[Opening Records to process section]
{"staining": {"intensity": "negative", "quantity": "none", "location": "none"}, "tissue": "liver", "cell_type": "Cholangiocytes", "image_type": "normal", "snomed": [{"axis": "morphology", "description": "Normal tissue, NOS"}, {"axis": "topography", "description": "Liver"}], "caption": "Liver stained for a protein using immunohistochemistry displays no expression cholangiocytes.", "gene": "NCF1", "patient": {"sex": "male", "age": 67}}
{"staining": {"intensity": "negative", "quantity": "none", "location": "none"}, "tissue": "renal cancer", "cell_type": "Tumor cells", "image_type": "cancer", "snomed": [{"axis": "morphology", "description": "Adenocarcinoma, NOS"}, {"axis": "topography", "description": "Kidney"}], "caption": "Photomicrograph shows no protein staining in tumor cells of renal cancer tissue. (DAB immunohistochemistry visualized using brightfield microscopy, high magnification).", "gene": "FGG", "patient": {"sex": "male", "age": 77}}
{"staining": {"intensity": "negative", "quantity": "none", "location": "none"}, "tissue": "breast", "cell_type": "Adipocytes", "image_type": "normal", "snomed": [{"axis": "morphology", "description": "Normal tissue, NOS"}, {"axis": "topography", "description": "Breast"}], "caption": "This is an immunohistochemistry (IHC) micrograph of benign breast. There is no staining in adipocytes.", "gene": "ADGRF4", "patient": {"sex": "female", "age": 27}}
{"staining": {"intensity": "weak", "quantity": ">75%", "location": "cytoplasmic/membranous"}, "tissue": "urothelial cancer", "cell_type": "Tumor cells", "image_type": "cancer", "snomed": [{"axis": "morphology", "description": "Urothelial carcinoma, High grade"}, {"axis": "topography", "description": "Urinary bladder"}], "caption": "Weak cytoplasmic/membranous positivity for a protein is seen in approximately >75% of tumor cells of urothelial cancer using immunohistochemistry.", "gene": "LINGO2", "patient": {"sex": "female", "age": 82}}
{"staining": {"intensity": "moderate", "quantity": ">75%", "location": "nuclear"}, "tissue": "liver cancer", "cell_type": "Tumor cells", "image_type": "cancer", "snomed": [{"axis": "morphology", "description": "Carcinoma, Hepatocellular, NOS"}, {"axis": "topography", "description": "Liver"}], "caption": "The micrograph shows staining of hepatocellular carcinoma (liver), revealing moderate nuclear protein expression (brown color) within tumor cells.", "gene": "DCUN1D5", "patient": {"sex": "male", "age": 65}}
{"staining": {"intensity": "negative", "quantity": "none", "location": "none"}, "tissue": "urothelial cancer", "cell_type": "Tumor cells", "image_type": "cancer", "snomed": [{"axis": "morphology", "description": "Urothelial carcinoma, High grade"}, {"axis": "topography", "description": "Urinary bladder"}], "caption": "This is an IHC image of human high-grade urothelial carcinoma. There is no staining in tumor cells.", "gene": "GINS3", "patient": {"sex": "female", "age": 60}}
[Closing Records to process section]
Set down the data once more, word for word.

{"staining": {"intensity": "negative", "quantity": "none", "location": "none"}, "tissue": "liver", "cell_type": "Cholangiocytes", "image_type": "normal", "snomed": [{"axis": "morphology", "description": "Normal tissue, NOS"}, {"axis": "topography", "description": "Liver"}], "caption": "Liver stained for a protein using immunohistochemistry displays no expression cholangiocytes.", "gene": "NCF1", "patient": {"sex": "male", "age": 67}}
{"staining": {"intensity": "negative", "quantity": "none", "location": "none"}, "tissue": "renal cancer", "cell_type": "Tumor cells", "image_type": "cancer", "snomed": [{"axis": "morphology", "description": "Adenocarcinoma, NOS"}, {"axis": "topography", "description": "Kidney"}], "caption": "Photomicrograph shows no protein staining in tumor cells of renal cancer tissue. (DAB immunohistochemistry visualized using brightfield microscopy, high magnification).", "gene": "FGG", "patient": {"sex": "male", "age": 77}}
{"staining": {"intensity": "negative", "quantity": "none", "location": "none"}, "tissue": "breast", "cell_type": "Adipocytes", "image_type": "normal", "snomed": [{"axis": "morphology", "description": "Normal tissue, NOS"}, {"axis": "topography", "description": "Breast"}], "caption": "This is an immunohistochemistry (IHC) micrograph of benign breast. There is no staining in adipocytes.", "gene": "ADGRF4", "patient": {"sex": "female", "age": 27}}
{"staining": {"intensity": "weak", "quantity": ">75%", "location": "cytoplasmic/membranous"}, "tissue": "urothelial cancer", "cell_type": "Tumor cells", "image_type": "cancer", "snomed": [{"axis": "morphology", "description": "Urothelial carcinoma, High grade"}, {"axis": "topography", "description": "Urinary bladder"}], "caption": "Weak cytoplasmic/membranous positivity for a protein is seen in approximately >75% of tumor cells of urothelial cancer using immunohistochemistry.", "gene": "LINGO2", "patient": {"sex": "female", "age": 82}}
{"staining": {"intensity": "moderate", "quantity": ">75%", "location": "nuclear"}, "tissue": "liver cancer", "cell_type": "Tumor cells", "image_type": "cancer", "snomed": [{"axis": "morphology", "description": "Carcinoma, Hepatocellular, NOS"}, {"axis": "topography", "description": "Liver"}], "caption": "The micrograph shows staining of hepatocellular carcinoma (liver), revealing moderate nuclear protein expression (brown color) within tumor cells.", "gene": "DCUN1D5", "patient": {"sex": "male", "age": 65}}
{"staining": {"intensity": "negative", "quantity": "none", "location": "none"}, "tissue": "urothelial cancer", "cell_type": "Tumor cells", "image_type": "cancer", "snomed": [{"axis": "morphology", "description": "Urothelial carcinoma, High grade"}, {"axis": "topography", "description": "Urinary bladder"}], "caption": "This is an IHC image of human high-grade urothelial carcinoma. There is no staining in tumor cells.", "gene": "GINS3", "patient": {"sex": "female", "age": 60}}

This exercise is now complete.